Practicing in an Age of Uncertainty

By Kim Bellard, May 27, 2016

If you've ever had a hard time trying to decide what's best for your health, perhaps you can take comfort in the fact that physicians often aren't so sure either. 

Or perhaps not.

new study in Annals of Surgery, and nicely reported on by Julia Belluz inVox, focused on surgical uncertainty.  The researchers sent four detailed clinical vignettes to a national sample of surgeons, seeking to get their assessment on the risks/benefits of operative and non-operative treatment, as well as their recommendations. You'd like to think there was good consensus on what to do, but that was not the case.

In one of the vignettes, involving a 68 year-old patient with a small bowel blockage, there was fairly universal agreement -- 85% -- that surgery was the best option.  In the other three vignettes, though, the surgeons were fairly evenly split about whether to operate or not, even on something as common as appendicitis. 

So, there may be a "right" answer but you might as well flip a coin in terms of getting it, or there may just not be a right answer.  Both options are troubling.

The authors believe that surgeons are less likely to want to operate as their perception of surgical risk increased and the benefits of non-operative treatment increased, and more likely to want to operate as their perception of surgical benefit increased and non-operative risk increased.  The problem is that surgeons vary dramatically -- literally from 0 to 100% -- on their perceptions of those risks.

Most surgeons based their estimates of risks/benefits on their experience, their training, and -- if you're lucky -- on whatever literature might be available, but it is doubtful that we can usually expect an objective, quantifiable assessment. 

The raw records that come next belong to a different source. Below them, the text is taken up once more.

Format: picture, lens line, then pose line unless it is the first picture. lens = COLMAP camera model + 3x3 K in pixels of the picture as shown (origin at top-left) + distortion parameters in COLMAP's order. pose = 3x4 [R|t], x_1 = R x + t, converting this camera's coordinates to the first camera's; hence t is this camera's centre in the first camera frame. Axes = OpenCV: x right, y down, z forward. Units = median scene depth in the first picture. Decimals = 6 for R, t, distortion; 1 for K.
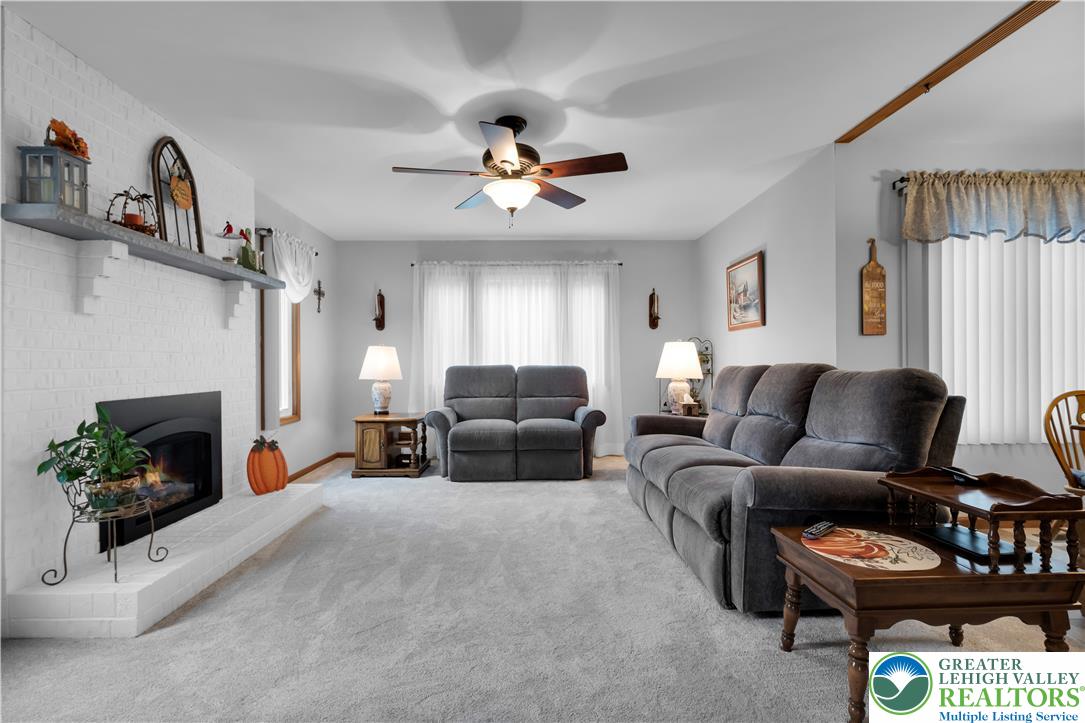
lens RADIAL K [[514.0, 0, 549.6], [0, 514.0, 363.3], [0, 0, 1]] dist [-0.004421, -0.000337]
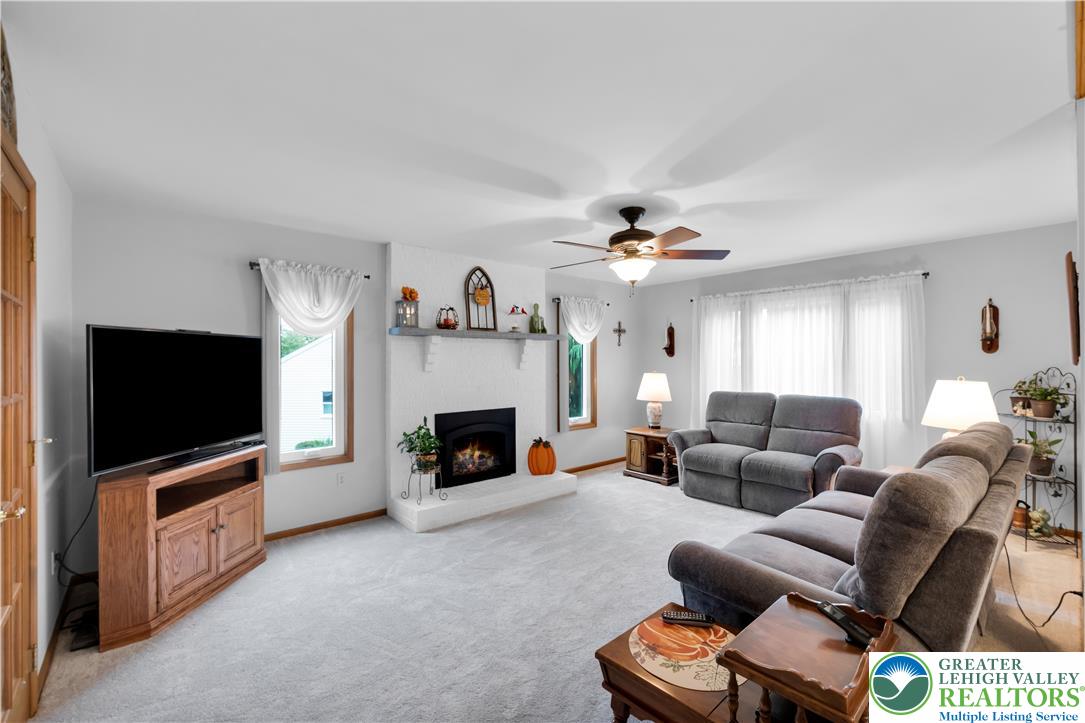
lens RADIAL K [[475.1, 0, 536.6], [0, 475.1, 357.8], [0, 0, 1]] dist [-0.000423, -0.001026]
pose [[0.624872, -0.000579, -0.780727, 0.488814], [-0.002765, 0.999992, -0.002955, -0.083277], [0.780722, 0.004005, 0.624866, 0.085990]]
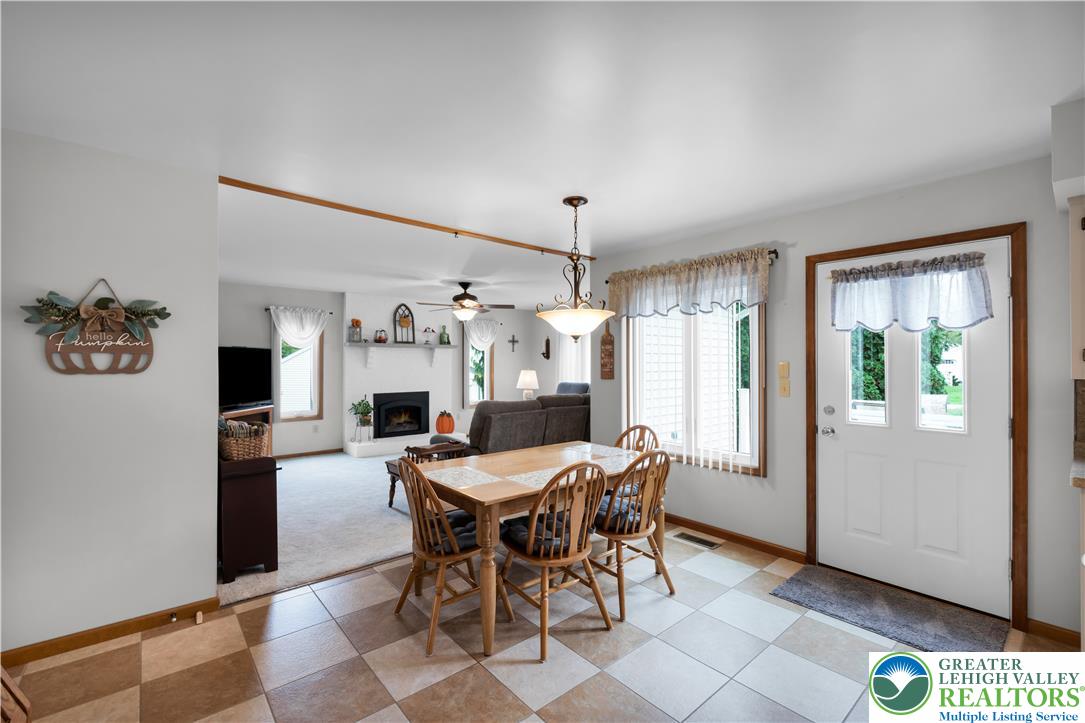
lens RADIAL K [[475.1, 0, 532.0], [0, 475.1, 359.3], [0, 0, 1]] dist [-0.000423, -0.001026]
pose [[0.616475, 0.003636, -0.787366, 1.305648], [-0.007636, 0.999970, -0.001361, -0.089672], [0.787337, 0.006851, 0.616484, -0.059427]]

The American College of Surgeons has developed a "surgical risk calculator" to help surgeons better gauge these risks, using data from a large dataset of patients.  However, an earlier related study from the same team of researchers found that it doesn't make much difference.  The calculator did narrow the variability of surgeons' assessment of risk, but: "Interestingly, it did not alter their reported likelihood of recommending an operation."

Oh, well.

It is not just surgeons who aren't always sure of the right course of action, of course.  A study in the American Journal of Managed Care found that 62% of physicians reported that they found the "uncertainty involved in providing patient care disconcerting."  The discomfort with uncertainty did not vary appreciably between type of specialty.

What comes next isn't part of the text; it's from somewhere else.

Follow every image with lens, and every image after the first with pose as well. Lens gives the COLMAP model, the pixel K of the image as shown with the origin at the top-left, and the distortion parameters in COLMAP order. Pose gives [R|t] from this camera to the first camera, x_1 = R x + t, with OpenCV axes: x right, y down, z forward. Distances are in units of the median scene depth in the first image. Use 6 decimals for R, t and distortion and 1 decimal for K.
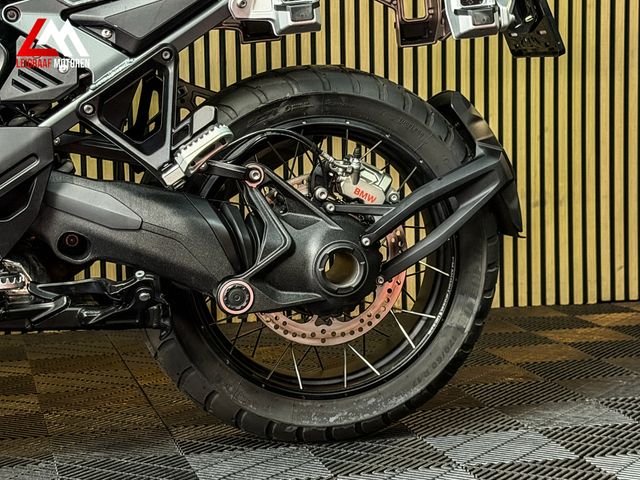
lens RADIAL K [[1422.4, 0, 325.4], [0, 1422.4, 245.9], [0, 0, 1]] dist [0.145883, 0.000000]
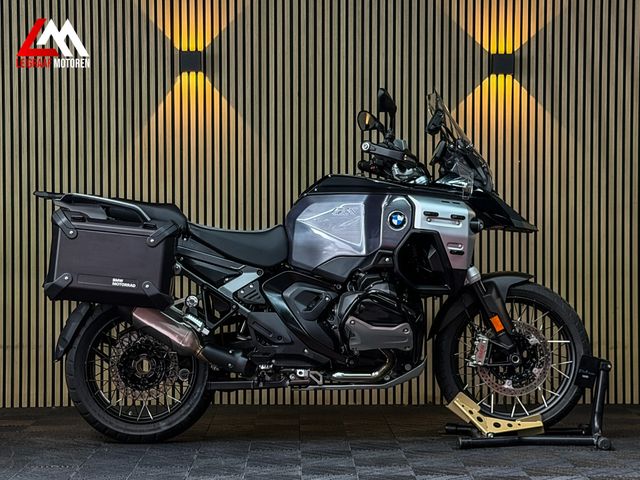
lens RADIAL K [[1422.4, 0, 315.9], [0, 1422.4, 241.2], [0, 0, 1]] dist [0.145883, 0.000000]
pose [[0.973576, 0.011877, -0.228056, 0.342430], [-0.033067, 0.995454, -0.089319, 0.020433], [0.225959, 0.094500, 0.969542, -1.572724]]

Then there is the example of PSA tests.  In 2008 the US Preventive Services Task Force recommended routine PSA tests not be given to men over 75, and in 2012 broadened that recommendation to all ages.  Yet data suggest that the group least likely to need the tests -- men over 75 -- had the smallest declines in rates of testing.  Almost 40% of this age group are still getting the test, which is not far from the previous rates. 

As one researcher told The New York Times,   "That’s just insanity...bad medicine, poor use of health care resources and poor decision-making.”

There's all too much of that in our health care system.